ARTIKEL:
<<<<
Tempat khusyu’ adalah di dalam hati. Namun, khusyu’ juga memberikan dampak terhadap jasmani. Sebab, anggota tubuh akan mengikuti hati. Jika hati khusyu’ anggota badan pun akan tenang dan tentram. Jika khusyu’ rusak, rusak pulalah ibadah yang dilakukan oleh anggota badan seseorang.

Mayoritas ulama berpendapat bahwa khusyu’ adalah sesuatu yang diwajibkan. Allah berfirman, yang artinya,

“Jadikanlah sabar dan salat sebagai penolongmu. Dan sesungguhnya yang demikian itu sungguh berat, kecuali bagi orang-orang yang khusyu’”.(Al-Baqarah:45)

Ibnu Taimiyah mengatakan bahwa ayat di atas menunjukkan ancaman terhadap orang-orang yang tidak khusyu’. Dan ancaman itu, tidak akan terjadi kecuali terhadap orang-orang yang meninggalkan sebuah kewajiban, atau mengerjakan sesuatu yang haram. Dengan demikian, jika orang-orang yang tidak khusyu’ itu diancam, artinya khusyu’ adalah wajib hukumnya.
>>>>
ENTRI:
<<<<
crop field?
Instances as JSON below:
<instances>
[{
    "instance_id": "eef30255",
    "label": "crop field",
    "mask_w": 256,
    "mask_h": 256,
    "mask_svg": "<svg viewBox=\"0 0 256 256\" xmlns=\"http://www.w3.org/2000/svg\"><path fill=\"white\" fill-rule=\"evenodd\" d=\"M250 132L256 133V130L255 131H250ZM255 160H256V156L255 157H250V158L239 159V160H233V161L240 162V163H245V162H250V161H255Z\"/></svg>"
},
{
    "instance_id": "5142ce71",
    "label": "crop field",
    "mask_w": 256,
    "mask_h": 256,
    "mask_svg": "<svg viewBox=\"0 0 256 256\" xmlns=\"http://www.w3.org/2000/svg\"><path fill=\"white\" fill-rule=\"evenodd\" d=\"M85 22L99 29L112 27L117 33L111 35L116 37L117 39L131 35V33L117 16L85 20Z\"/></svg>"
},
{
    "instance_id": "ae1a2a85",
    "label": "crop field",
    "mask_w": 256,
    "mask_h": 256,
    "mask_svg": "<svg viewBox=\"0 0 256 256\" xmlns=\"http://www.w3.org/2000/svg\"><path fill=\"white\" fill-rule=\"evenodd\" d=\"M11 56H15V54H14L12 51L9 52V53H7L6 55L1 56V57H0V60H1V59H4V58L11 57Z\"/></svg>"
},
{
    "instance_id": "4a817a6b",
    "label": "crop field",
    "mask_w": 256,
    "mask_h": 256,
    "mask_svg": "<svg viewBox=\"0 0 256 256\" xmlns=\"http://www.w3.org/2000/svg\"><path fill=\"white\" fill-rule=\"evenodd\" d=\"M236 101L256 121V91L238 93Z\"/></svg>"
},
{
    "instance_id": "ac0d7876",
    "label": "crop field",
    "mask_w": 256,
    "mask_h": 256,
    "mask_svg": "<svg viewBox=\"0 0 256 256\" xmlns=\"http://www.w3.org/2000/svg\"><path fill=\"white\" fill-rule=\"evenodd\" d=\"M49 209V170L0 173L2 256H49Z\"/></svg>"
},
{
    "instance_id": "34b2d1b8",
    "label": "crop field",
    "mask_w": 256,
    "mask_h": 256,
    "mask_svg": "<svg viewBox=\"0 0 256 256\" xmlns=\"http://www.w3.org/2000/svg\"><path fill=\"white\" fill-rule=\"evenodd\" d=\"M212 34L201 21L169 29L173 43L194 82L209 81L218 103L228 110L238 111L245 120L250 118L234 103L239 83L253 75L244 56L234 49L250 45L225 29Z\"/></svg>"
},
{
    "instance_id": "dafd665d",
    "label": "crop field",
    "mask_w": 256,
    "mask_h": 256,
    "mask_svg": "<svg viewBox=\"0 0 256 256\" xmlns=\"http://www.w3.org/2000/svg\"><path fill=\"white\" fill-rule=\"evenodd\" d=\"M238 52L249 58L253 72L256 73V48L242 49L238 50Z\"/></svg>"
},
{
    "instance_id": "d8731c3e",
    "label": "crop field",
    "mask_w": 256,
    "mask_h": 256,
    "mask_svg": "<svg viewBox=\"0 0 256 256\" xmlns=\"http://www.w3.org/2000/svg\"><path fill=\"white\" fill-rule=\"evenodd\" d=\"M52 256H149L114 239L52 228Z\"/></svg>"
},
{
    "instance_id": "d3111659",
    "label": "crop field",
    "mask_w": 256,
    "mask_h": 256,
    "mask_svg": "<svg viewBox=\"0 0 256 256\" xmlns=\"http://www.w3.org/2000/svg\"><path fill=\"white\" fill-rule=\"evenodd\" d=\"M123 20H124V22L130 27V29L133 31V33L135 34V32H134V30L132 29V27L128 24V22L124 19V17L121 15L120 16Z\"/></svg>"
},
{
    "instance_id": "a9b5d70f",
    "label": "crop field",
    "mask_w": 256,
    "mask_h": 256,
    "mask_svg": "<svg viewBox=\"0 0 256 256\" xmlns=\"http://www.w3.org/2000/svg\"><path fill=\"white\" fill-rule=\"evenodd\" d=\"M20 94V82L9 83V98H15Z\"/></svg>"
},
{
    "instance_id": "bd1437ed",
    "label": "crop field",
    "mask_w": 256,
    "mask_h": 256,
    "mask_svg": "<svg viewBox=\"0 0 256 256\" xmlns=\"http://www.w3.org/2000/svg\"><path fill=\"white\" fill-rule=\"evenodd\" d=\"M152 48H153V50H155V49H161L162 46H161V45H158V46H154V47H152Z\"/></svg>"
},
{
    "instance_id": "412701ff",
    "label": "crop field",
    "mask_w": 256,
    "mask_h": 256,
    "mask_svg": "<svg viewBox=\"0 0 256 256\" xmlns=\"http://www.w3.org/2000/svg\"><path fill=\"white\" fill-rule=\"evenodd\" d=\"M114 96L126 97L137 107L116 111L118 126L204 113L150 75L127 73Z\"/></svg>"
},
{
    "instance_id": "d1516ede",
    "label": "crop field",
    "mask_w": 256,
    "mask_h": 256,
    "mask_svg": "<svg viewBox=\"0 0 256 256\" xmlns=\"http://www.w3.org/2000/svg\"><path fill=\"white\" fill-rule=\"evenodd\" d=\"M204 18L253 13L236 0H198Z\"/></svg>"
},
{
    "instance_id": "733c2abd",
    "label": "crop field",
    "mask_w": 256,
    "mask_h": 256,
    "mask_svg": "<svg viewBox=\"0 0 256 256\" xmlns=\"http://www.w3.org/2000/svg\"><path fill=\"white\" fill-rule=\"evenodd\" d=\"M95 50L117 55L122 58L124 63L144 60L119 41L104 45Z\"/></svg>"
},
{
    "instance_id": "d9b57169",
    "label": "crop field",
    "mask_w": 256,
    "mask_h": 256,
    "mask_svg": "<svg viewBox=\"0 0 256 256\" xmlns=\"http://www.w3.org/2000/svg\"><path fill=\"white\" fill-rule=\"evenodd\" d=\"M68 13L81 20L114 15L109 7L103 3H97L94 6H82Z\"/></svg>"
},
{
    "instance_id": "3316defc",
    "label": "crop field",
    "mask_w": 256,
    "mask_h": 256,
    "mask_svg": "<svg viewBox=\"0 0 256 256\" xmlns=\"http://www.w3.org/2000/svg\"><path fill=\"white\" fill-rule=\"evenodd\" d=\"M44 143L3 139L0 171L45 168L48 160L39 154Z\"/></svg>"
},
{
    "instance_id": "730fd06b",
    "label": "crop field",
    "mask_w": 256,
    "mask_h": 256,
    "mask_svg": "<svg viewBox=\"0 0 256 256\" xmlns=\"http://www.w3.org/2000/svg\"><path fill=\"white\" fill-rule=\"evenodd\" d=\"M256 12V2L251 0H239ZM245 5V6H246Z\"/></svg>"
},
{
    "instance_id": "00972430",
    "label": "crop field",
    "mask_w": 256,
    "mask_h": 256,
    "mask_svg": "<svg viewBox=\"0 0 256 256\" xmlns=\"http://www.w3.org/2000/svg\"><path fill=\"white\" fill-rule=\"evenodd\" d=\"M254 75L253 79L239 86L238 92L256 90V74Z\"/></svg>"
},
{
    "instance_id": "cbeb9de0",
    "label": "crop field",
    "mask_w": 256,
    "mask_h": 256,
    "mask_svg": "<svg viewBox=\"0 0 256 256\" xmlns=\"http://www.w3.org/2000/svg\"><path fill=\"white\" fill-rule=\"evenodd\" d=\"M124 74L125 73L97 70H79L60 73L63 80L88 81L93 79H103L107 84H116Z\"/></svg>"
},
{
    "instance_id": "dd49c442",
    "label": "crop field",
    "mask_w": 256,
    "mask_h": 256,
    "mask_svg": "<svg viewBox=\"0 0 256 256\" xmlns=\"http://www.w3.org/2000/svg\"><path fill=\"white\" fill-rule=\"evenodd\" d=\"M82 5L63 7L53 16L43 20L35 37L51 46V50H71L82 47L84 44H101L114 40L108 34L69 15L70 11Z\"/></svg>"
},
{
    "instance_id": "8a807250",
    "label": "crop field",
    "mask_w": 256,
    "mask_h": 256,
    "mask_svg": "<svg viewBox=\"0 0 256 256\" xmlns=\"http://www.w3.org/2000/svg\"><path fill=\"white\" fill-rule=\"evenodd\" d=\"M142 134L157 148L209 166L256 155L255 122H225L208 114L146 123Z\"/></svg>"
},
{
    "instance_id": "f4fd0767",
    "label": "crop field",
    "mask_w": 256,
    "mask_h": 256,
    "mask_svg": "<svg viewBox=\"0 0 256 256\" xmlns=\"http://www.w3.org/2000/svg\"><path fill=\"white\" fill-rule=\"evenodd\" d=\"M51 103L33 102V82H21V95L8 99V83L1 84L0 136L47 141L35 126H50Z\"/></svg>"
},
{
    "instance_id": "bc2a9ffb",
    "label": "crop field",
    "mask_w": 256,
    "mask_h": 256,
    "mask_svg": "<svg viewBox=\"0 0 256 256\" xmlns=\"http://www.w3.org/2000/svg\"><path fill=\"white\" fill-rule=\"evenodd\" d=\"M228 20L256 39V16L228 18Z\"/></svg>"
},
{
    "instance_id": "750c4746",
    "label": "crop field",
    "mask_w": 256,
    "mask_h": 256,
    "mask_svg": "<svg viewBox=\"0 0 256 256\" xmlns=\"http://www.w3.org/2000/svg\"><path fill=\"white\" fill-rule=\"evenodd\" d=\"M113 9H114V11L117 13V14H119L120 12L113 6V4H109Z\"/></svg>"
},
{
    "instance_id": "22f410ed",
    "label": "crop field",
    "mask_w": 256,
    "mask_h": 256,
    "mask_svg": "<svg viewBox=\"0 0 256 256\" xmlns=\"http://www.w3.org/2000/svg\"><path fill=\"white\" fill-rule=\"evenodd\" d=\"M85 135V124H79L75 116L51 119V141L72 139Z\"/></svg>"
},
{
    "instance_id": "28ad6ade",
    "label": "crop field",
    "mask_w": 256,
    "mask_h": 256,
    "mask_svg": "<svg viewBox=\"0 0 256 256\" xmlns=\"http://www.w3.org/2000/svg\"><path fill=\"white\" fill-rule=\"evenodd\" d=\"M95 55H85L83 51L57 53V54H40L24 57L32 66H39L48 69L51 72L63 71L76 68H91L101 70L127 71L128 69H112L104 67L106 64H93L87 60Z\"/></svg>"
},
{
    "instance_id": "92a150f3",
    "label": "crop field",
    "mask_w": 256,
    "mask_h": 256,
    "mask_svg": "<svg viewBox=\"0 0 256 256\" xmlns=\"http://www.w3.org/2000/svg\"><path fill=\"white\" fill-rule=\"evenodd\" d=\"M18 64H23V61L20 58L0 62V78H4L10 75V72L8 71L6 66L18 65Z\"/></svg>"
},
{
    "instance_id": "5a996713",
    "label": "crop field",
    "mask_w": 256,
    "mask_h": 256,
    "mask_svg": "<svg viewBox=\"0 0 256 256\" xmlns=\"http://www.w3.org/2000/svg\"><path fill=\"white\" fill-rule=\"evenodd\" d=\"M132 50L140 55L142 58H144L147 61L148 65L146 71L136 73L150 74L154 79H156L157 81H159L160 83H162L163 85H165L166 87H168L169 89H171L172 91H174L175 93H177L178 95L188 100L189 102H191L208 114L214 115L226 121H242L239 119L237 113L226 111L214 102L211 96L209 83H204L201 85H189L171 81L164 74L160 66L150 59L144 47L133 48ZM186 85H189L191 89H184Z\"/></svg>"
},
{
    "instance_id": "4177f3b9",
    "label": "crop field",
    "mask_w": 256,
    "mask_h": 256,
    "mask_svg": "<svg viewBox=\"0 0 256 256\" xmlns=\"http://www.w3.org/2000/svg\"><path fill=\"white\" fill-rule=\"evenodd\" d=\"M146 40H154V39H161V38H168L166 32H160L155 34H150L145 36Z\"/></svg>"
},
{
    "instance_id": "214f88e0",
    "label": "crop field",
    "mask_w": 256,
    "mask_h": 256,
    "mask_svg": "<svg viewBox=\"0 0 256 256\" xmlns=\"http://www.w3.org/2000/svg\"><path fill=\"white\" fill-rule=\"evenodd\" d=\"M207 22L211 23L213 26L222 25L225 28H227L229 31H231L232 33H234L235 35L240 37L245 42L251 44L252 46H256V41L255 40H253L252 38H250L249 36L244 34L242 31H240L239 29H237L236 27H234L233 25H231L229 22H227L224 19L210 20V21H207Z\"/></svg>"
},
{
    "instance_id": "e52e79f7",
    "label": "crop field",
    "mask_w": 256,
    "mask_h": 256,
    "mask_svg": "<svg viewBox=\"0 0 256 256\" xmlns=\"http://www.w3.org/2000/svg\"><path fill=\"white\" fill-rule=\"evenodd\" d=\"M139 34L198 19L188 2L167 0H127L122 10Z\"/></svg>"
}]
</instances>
>>>>
Salin persis bagian artikel tentang khusyu’ di atas, dari "Tempat khusyu’ adalah" sampai "anggota badan seseorang.", dengan kedua bagian itu ikut disalin.

JAWABAN:
Tempat khusyu’ adalah di dalam hati. Namun, khusyu’ juga memberikan dampak terhadap jasmani. Sebab, anggota tubuh akan mengikuti hati. Jika hati khusyu’ anggota badan pun akan tenang dan tentram. Jika khusyu’ rusak, rusak pulalah ibadah yang dilakukan oleh anggota badan seseorang.